The 20-year Treasury bond breached the 5% yield mark for the first time since 2023, signaling a potential shift in the $28 trillion Treasury market as investors grapple with inflationary concerns, robust growth, and the uncertainty of President-elect Donald Trump’s policies. The 30-year yield also rose to 4.96%, while the 10-year yield climbed as much as four basis points to nearly 4.73%, its highest level since November 2023.
The selloff in the Treasury market has been driven by concerns that Trump’s policies will lead to wider deficits and rekindle price pressures, following a resilient US economy and the Federal Reserve’s interest-rate cutting cycle. As a result, bond investors are now weighing the possibility that the benchmark 10-year yield could soon return to 5%, a level that has been breached only a handful of times over the past decade.
Firms such as Amundi SA, Citi Wealth, and ING are increasingly acknowledging a new era of higher yields, while options traders are targeting the 5% level. “Treasury yields at 5% is definitely on the cards,” said Lilian Chovin, head of asset allocation at Coutts. “There’s a risk premium, a term premium going on with the very large fiscal deficits.”

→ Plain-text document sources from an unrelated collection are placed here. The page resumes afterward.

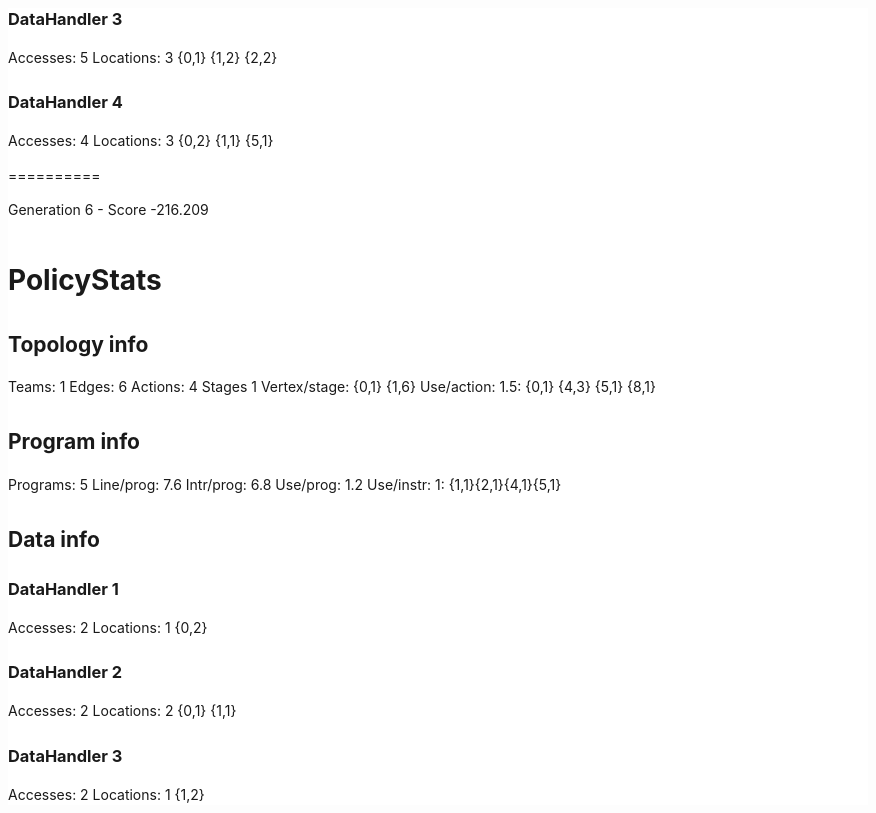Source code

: ### DataHandler 3
Accesses:	5
Locations:	3
{0,1} {1,2} {2,2} 

### DataHandler 4
Accesses:	4
Locations:	3
{0,2} {1,1} {5,1} 


==========

Generation 6 - Score -216.209

# PolicyStats
## Topology info
Teams:		1
Edges:		6
Actions:	4
Stages		1
Vertex/stage:	{0,1} {1,6} 
Use/action:	1.5: {0,1} {4,3} {5,1} {8,1} 

## Program info
Programs:	5
Line/prog:	7.6
Intr/prog:	6.8
Use/prog:	1.2
Use/instr:	1: {1,1}{2,1}{4,1}{5,1}

## Data info

### DataHandler 1
Accesses:	2
Locations:	1
{0,2} 

### DataHandler 2
Accesses:	2
Locations:	2
{0,1} {1,1} 

### DataHandler 3
Accesses:	2
Locations:	1
{1,2}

The US government is set to issue a whopping $119 billion worth of new debt this week, with a sale of 30-year bonds ahead on Friday and a sale of 10-year notes on Tuesday. The Treasury also sold three-year notes on Monday. Shifts in open interest data on US 10-year note futures indicate that traders have added to bets on higher yields every day so far this year, likely contributing to the yield’s move closer to 5%.